In this issue of JEM, Xi et al. describe how inflammation is initiated in the retina, studying the alarmin IL-33. Expressed in healthy tissues and released in conditions of cell damage or stress, alarmins include molecules such as ATP, HMGB1, IL-1α, and IL-33. IL-33 is a nuclear protein highly expressed in skin and lung epithelial cells, CNS oligodendrocytes, and elsewhere, and is typically released by necrotic cell death to “sound the alarm” for immune cells. Interestingly, its expression in the CNS is among the highest of any tissues, although its role there has only recently begun to be studied. IL-33 is known to influence outcome of EAE, has effects on pain perception, and we and others have demonstrated its importance after traumatic CNS injury.

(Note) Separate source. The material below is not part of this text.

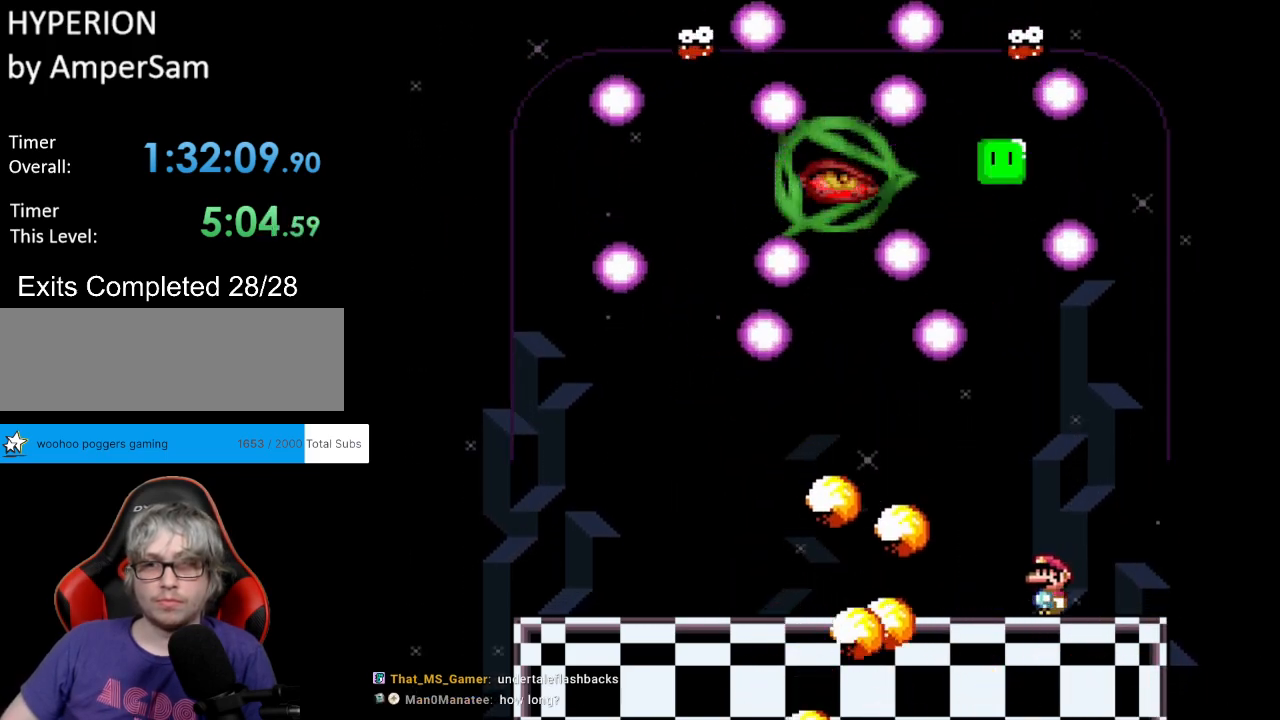
{"buttons": ["Y", "DPAD_LEFT"], "events": [[117, "B", "down"], [150, "DPAD_LEFT", "down"], [183, "B", "up"]]}
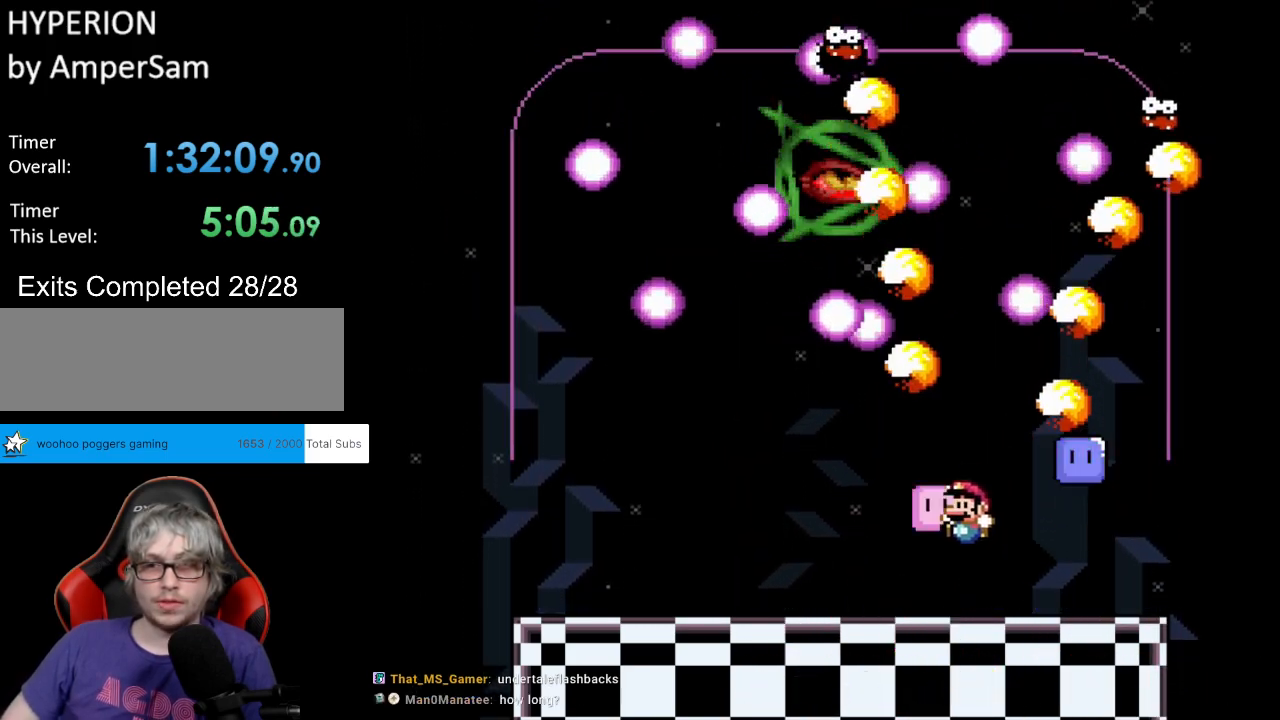
{"buttons": ["Y", "DPAD_RIGHT"], "events": [[17, "DPAD_UP", "down"], [33, "L1", "down"], [83, "Y", "up"], [167, "L1", "up"], [167, "Y", "down"], [333, "DPAD_UP", "up"], [483, "DPAD_LEFT", "up"], [483, "DPAD_RIGHT", "down"]]}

The current work sheds light on IL-33 in the eye, addressing the cellular localization and function of released IL-33 after retinal injury or stress. The authors show that after stressful stimuli, Müller cells release IL-33, which activates them in an autocrine manner and leads to CCL2 expression and subsequent macrophage recruitment.
IL-33 is classically thought to be released by necrotic cell death, in part because its lack of a secretory signal peptide, but numerous recent studies are challenging this notion. Contributing to this evidence, the authors demonstrate that Müller cells stressed in vitro release IL-33 without death. IL-33 is released by Müller cells as a 19-kD cleavage product, detectable by Western blot in both the nuclear and cytoplasmic fractions after cell stress.
Though expressed widely, the highest producers of IL-33 are in the skin, lung, and CNS. Skin and lung—barrier tissues, with the frequent threat of traumatic injury—must express alarmins to help rapidly mobilize a response. But why is IL-33 expressed so highly in the CNS? IL-33 presumably acts as an activator of CNS inflammation, but from an evolutionary perspective, it is hard to believe that any trait would develop and remain only for benefit during overt CNS trauma. Perhaps the real role for IL-33 is in more subtle and common CNS insults. For example, the retina is frequently exposed to light, which could cause frequent but minor cellular damage. Given the ability for Müller cells to secrete IL-33 without dying, the role of IL-33 in the healthy eye may be to balance the minor cell damage induced upon exposure to high intensity light. Alternatively, IL-33 in the CNS could have a novel function to that in the periphery. The CNS frequently reuses “immune” molecules for other purposes, such as MHC1 in synaptic plasticity or complement in synaptic pruning. Previous discoveries of context-dependent functions for “immune” molecules in the brain teach us to expect the unexpected, and we must remain open minded when studying IL-33, or any other immune molecule, in the CNS.